Emotional Disarmament

 Pico Iyer in the Times:

It’s hardly surprising that so many citizens, unable to find wisdom in the political sphere (which, almost by definition, thrives on either/ors), look to religious figures for a more inclusive vision. Pope Francis, in Wim Wenders’s glorious documentary “A Man of His Word,” stresses the importance of not imposing our views on others and never thinking in terms of simplistic us-versus-thems: Would God, Francis asks, love Gandhi any less than he does a priest or a nun simply because the Mahatma wasn’t a Christian? The Dalai Lama, for his part, points out that to be pro-Tibetan is not to be anti-Chinese, not least because Tibet and China will always be neighbors; the welfare of either depends on the other. He begins his days by praying for the health of his “Chinese brothers and sisters.”

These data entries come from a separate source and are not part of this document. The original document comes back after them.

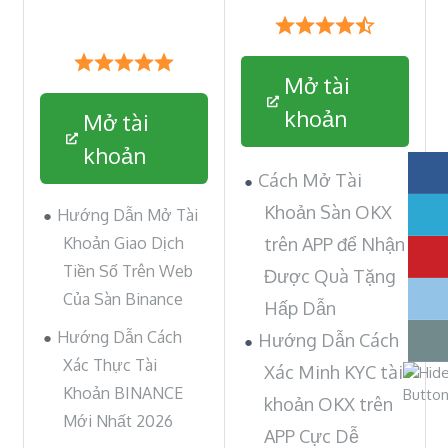
Mở tài
khoản
Mở tài
khoản
Cách Mở Tài
Khoản Sàn OKX
Hướng Dẫn Mở Tài
Khoản Giao Dịch
trên APP để Nhận
Tiền Số Trên Web
Được Quà Tặng
Của Sàn Binance
Hấp Dẫn
Hướng Dẫn Cách
Hướng Dẫn Cách
Xác Thực Tài
Xác Minh KYC tài
Khoản BINANCE
khoản OKX trên
Mới Nhất 2026
APP Cực Dễ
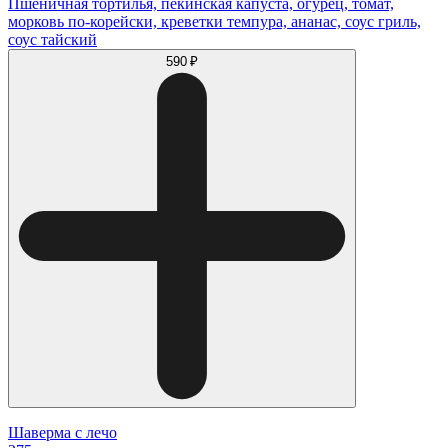
Пшеничная тортилья, пекинская капуста, огурец, томат,
морковь по-корейски, креветки темпура, ананас, соус гриль,
соус тайский
590 ₽
Шаверма с лечо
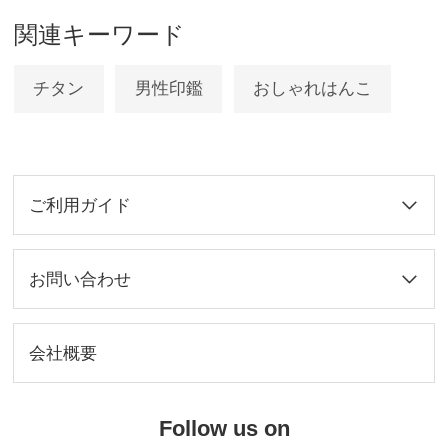
関連キーワード
チタン
男性印鑑
おしゃれはんこ
ご利用ガイド
お問い合わせ
会社概要
Follow us on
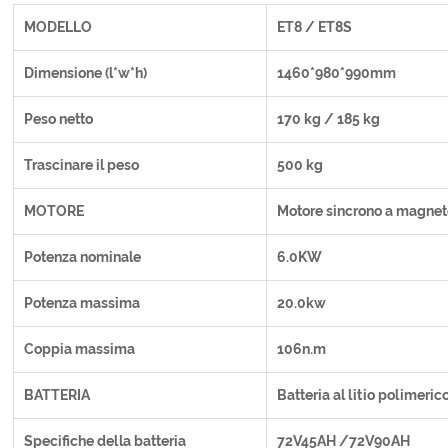
MODELLO
ET8 / ET8S
Dimensione (l*w*h)
1460*980*990mm
Peso netto
170 kg / 185 kg
Trascinare il peso
500 kg
MOTORE
Motore sincrono a magne
Potenza nominale
6.0KW
Potenza massima
20.0kw
Coppia massima
106n.m
BATTERIA
Batteria al litio polimeric
Specifiche della batteria
72V45AH /72V90AH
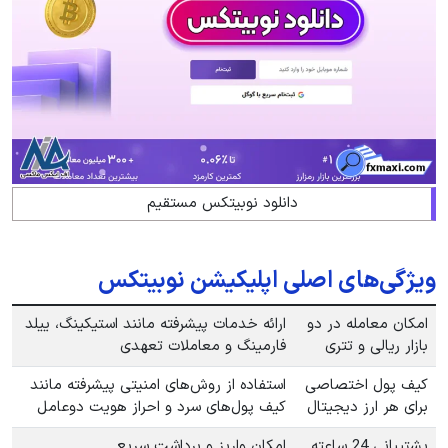
دانلود نوبیتکس مستقیم
ویژگی‌های اصلی اپلیکیشن نوبیتکس
امکان معامله در دو
ارائه خدمات پیشرفته مانند استیکینگ، ییلد
بازار ریالی و تتری
فارمینگ و معاملات تعهدی
کیف پول اختصاصی
استفاده از روش‌های امنیتی پیشرفته مانند
برای هر ارز دیجیتال
کیف پول‌های سرد و احراز هویت دوعامل
پشتیبانی 24 ساعته
امکان واریز و برداشت سریع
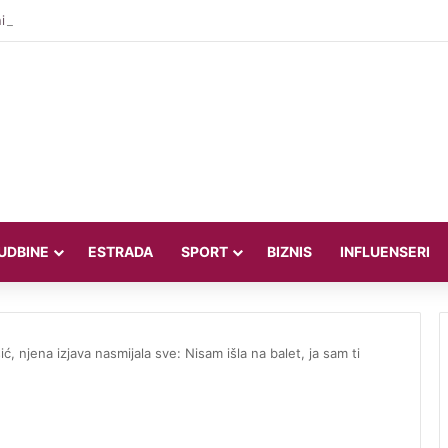
 Figo bez milosti prema Infantinu: “Lagao je i ukaljao funkciju, sada mora
UDBINE
ESTRADA
SPORT
BIZNIS
INFLUENSERI
, njena izjava nasmijala sve: Nisam išla na balet, ja sam ti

Traveling across Japan with the Dalai Lama a year before the pandemic, I heard him say often that after watching the planet up close as a leader of his people for what was then 79 years, he felt the world was suffering through an “emotional crisis.” The cure, he said, was “emotional disarmament.” What he meant by the striking phrase was that we can see beyond panic and rage and confusion only by using our minds, and that part of the mind that doesn’t deal in binaries. Emotional disarmament might prove even more feasible than the nuclear type, insofar as most of us can reform our minds more easily than we can move a huge and intractable government. By opening our minds, we begin to change the world.

I love the metaphor of emotional disarmament. So long as we respond to hate and anger with hate and anger, there is no path back from the brink. Only by stepping away from our own negative feelings can we take a step toward a better world.

1 comment:

  1. "I love the metaphor of emotional disarmament. So long as we respond to hate and anger with hate and anger, there is no path back from the brink. Only by stepping away from our own negative feelings can we take a step toward a better world."

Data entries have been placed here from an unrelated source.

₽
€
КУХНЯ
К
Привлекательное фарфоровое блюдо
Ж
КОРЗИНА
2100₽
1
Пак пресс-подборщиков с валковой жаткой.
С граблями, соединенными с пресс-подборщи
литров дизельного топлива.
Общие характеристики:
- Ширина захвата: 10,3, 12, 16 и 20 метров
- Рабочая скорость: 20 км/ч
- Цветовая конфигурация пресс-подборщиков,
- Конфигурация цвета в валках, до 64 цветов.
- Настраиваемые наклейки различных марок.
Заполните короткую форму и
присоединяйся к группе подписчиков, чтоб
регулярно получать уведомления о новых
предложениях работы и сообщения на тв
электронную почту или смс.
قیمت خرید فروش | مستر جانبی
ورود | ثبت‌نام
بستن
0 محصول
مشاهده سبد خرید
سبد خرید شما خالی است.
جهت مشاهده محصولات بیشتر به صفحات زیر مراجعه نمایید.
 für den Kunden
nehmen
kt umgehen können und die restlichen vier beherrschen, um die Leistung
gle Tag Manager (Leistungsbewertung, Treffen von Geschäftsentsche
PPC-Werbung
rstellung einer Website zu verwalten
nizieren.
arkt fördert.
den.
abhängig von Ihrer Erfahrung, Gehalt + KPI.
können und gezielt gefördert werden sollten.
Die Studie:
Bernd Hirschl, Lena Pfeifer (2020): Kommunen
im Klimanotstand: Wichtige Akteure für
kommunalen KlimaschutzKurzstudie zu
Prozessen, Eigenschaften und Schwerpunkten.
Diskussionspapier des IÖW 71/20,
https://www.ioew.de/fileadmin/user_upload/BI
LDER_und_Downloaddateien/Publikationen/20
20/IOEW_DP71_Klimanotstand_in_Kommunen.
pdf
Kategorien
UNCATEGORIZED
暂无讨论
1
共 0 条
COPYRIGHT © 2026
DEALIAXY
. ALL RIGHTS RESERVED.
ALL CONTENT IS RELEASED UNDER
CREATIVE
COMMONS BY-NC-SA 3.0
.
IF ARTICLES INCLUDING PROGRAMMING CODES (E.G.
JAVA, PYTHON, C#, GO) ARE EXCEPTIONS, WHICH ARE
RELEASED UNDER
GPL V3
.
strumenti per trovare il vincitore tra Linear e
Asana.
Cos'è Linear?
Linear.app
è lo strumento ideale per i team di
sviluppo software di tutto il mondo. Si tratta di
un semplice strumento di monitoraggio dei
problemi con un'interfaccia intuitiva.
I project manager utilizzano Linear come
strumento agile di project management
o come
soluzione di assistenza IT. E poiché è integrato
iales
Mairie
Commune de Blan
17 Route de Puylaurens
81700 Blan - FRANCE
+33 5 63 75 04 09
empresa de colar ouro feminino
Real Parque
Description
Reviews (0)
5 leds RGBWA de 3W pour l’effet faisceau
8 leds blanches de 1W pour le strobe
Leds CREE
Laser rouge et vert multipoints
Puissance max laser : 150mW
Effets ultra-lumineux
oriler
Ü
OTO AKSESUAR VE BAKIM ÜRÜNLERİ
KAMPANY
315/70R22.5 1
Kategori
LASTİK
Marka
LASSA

    It's an incredibly Buddhist sentiment, as old as the philosophy itself. (And arguably even older, ostensibly having roots in Hinduism and Jainism.)

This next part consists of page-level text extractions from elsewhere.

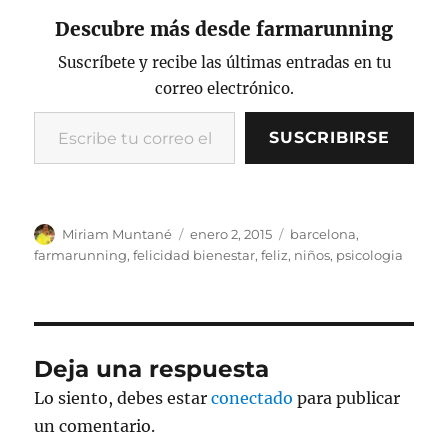
c
it
p
ai
n
m
Descubre más desde farmarunning
e
te
y
l
t
p
b
r
Li
a
Suscríbete y recibe las últimas entradas en tu
correo electrónico.
o
n
rt
Escribe tu correo electrónico…
o
k
ir
SUSCRIBIRSE
k
Autor
Publicado
Categorías
Miriam Muntané
enero 2, 2015
barcelona
,
el
farmarunning
,
felicidad bienestar
,
feliz
,
niños
,
psicologia
Deja una respuesta
Lo siento, debes estar
conectado
para publicar
un comentario.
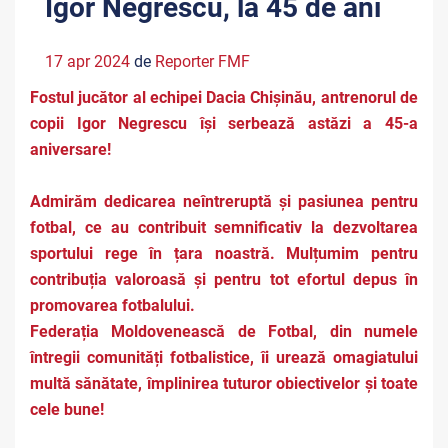
Igor Negrescu, la 45 de ani
17 apr 2024
de
Reporter FMF
Fostul jucător al echipei Dacia Chișinău, antrenorul de
copii Igor Negrescu își serbează astăzi a 45-a
aniversare!
Admirăm dedicarea neîntreruptă și pasiunea pentru
fotbal, ce au contribuit semnificativ la dezvoltarea
sportului rege în țara noastră. Mulțumim pentru
contribuția valoroasă și pentru tot efortul depus în
promovarea fotbalului.
Federația Moldovenească de Fotbal, din numele
întregii comunități fotbalistice, îi urează omagiatului
multă sănătate, împlinirea tuturor obiectivelor și toate
cele bune!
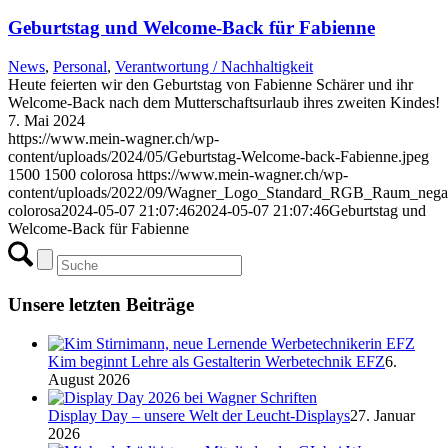
Geburtstag und Welcome-Back für Fabienne
News
,
Personal
,
Verantwortung / Nachhaltigkeit
Heute feierten wir den Geburtstag von Fabienne Schärer und ihr
Welcome-Back nach dem Mutterschaftsurlaub ihres zweiten Kindes!
7. Mai 2024
https://www.mein-wagner.ch/wp-
content/uploads/2024/05/Geburtstag-Welcome-back-Fabienne.jpeg
1500
1500
colorosa
https://www.mein-wagner.ch/wp-
content/uploads/2022/09/Wagner_Logo_Standard_RGB_Raum_negat
colorosa
2024-05-07 21:07:46
2024-05-07 21:07:46
Geburtstag und
Welcome-Back für Fabienne
Unsere letzten Beiträge
Kim beginnt Lehre als Gestalterin Werbetechnik EFZ
6.
August 2026
Display Day – unsere Welt der Leucht-Displays
27. Januar
2026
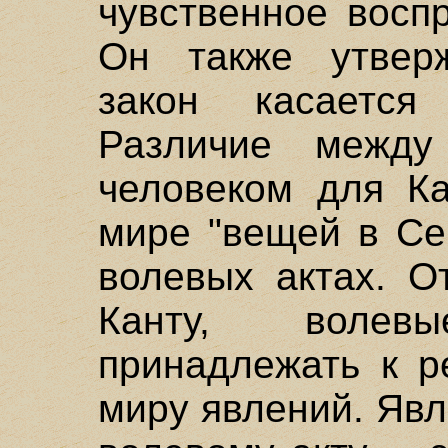
чувственное восп
Он также утвер
закон касаетс
Различие межд
человеком для Ка
мире "вещей в Се
волевых актах. О
Канту, воле
принадлежать к р
миру явлений. Яв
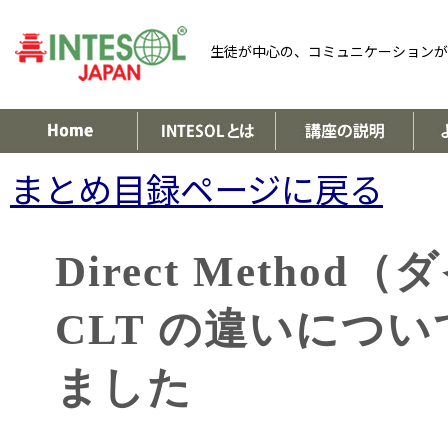
生徒が中心の、コミュニケーションが
まとめ目録ページに戻る
Direct Meth
CLT の違いにつ
ました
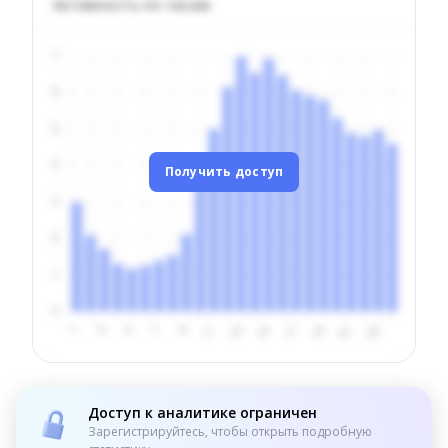
Активность по часам
Получить доступ
Доступ к аналитике ограничен
Зарегистрируйтесь, чтобы открыть подробную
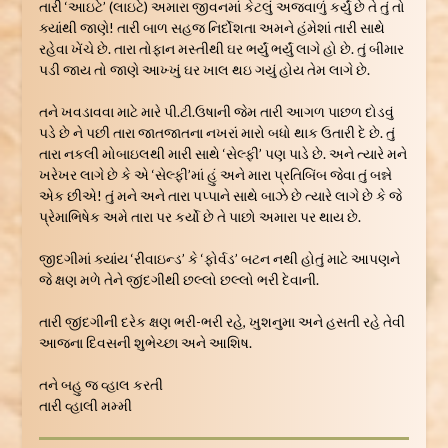
તારી ‘આઇટે’ (લાઇટે) અમારા જીવનમાં કેટલું અજવાળું કર્યું છે તે તું તો
ક્યાંથી જાણે! તારી બાળ સહજ નિર્દોશતા અમને હંમેશાં તારી સાથે
રહેવા ખેંચે છે. તારા તોફાન મસ્તીથી ઘર ભર્યું ભર્યું લાગે હો છે. તું બીમાર
પડી જાય તો જાણે આખ્ખું ઘર ખાલ થઇ ગયું હોય તેમ લાગે છે.
તને ખવડાવવા માટે મારે પી.ટી.ઉષાની જેમ તારી આગળ પાછળ દોડવું
પડે છે ને પછી તારા જાતજાતના નખરાં મારો બધો થાક ઉતારી દે છે. તું
તારા નકલી મોબાઇલથી મારી સાથે ‘સેલ્ફી’ પણ પાડે છે. અને ત્યારે મને
ખરેખર લાગે છે કે એ ‘સેલ્ફી’માં હું અને મારા પ્રતિબિંબ જેવા તું બન્ને
એક છીએ! તું મને અને તારા પપ્પાને સાથે બાઝે છે ત્યારે લાગે છે કે જે
પ્રેમાભિષેક અમે તારા પર કર્યો છે તે પાછો અમારા પર થાય છે.
જીદગીમાં ક્યાંય ‘રીવાઇન્ડ’ કે ‘ફોર્વડ’ બટન નથી હોતું માટે આપણને
જે ક્ષણ મળે તેને જીંદગીથી છલ્લો છલ્લો ભરી દેવાની.
તારી જીંદગીની દરેક ક્ષણ ભરી-ભરી રહે, ખુશનુમા અને હસતી રહે તેવી
આજના દિવસની શુભેચ્છા અને આશિષ.
તને બહુ જ વ્હાલ કરતી
તારી વ્હાલી મમ્મી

    The Buddha achieves enlightenment, but the demon Mara jealously claims enlightenment should belong to him, not a mortal. So Mara sends his armies to assail the Buddha, but his peace, serenity, and compassion turn aside their weapons, and disperse the attackers / make them disappear / transform them into flower petals / et cetera.

    All very noble and inspiring, and a potent symbol of the potential for peaceful actions to combat violent ones...

    ...but at the same time we must remember that Buddhism is fundamentally a philosophy of inaction and ultimate erasure from existence - the literal goal of the entire religion is to sever one's attachment to all things, allowing one to die without being reincarnated. It's effectively a metaphysical suicide cult, in which life is ultimately not worth living, and the world is not worth caring about, except to wish it well as it passes you by. "We can't fix things, so just accept them."

    We have to balance this kind of thinking with a certain amount of realism. Peaceful protest has limits. It works well in situations like the American Civil Rights Movement or The Indian Independence movement.

    But there are certain evils that simply don't care about peaceful protest, and require violent actions to defeat.

    The Dalai Lama lost his homeland to Mao's armies, and effectively his entire way of life has been erased forever, despite 79 years of semi-enlightened peaceful resistance. The Jews who peacefully submitted to the Holocaust were nearly wiped out by the Third Reich. The Tutsi of Rwanda were butchered and raped by the hundreds of thousands, and no amount of enlightenment and compassion could have saved them.

    By all mean, embrace enlightenment and peace as useful tools of improving the world. But also recognize that all tools have limits, and only really work in the proper contexts and situations they are suited to. Sometimes, you need a different tool.

    We aren't going to emotionally disarm people like white supremacists.

    "You really only need to hang mean bastards. But mean bastards, you need to hang."